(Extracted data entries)
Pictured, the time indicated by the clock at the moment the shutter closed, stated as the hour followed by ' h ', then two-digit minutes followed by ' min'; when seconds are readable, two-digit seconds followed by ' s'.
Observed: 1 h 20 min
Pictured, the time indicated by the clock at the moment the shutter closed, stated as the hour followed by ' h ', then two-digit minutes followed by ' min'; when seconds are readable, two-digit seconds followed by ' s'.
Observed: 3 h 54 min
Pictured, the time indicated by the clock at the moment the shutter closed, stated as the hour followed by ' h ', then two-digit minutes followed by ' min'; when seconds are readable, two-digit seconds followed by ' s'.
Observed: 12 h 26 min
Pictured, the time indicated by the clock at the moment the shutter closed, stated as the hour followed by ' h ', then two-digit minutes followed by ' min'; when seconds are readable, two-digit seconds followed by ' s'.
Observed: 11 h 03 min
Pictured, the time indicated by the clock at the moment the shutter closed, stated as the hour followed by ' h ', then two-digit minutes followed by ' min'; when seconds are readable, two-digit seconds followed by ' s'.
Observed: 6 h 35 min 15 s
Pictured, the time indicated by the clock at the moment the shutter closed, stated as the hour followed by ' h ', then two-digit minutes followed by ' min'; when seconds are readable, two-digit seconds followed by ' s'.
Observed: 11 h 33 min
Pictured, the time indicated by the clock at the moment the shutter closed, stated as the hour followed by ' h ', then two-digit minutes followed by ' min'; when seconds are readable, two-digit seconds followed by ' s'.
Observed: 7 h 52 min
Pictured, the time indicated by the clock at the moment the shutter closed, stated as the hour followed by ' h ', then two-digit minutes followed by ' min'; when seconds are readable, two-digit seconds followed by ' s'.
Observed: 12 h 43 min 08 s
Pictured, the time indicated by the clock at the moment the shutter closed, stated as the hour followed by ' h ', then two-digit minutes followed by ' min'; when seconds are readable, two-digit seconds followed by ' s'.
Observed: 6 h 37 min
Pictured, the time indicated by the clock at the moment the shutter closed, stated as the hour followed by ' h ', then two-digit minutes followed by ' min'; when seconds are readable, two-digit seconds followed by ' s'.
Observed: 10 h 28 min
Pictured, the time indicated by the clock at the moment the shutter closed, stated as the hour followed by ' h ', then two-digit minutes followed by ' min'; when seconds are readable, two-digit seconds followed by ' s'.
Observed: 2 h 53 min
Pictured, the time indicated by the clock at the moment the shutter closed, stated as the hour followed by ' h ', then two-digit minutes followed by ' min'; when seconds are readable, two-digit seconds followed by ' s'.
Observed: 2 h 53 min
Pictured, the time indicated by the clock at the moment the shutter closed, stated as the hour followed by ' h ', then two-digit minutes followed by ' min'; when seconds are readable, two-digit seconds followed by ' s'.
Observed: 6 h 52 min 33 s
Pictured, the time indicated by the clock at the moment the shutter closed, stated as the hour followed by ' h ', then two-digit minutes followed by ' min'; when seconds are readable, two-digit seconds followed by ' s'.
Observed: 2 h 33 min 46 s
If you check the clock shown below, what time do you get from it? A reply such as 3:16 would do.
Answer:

◆ **Given problem**
Gather every line in the material above that contains the word "would" and copy each one out in full.

◆ **Solution to this problem**
If you check the clock shown below, what time do you get from it? A reply such as 3:16 would do.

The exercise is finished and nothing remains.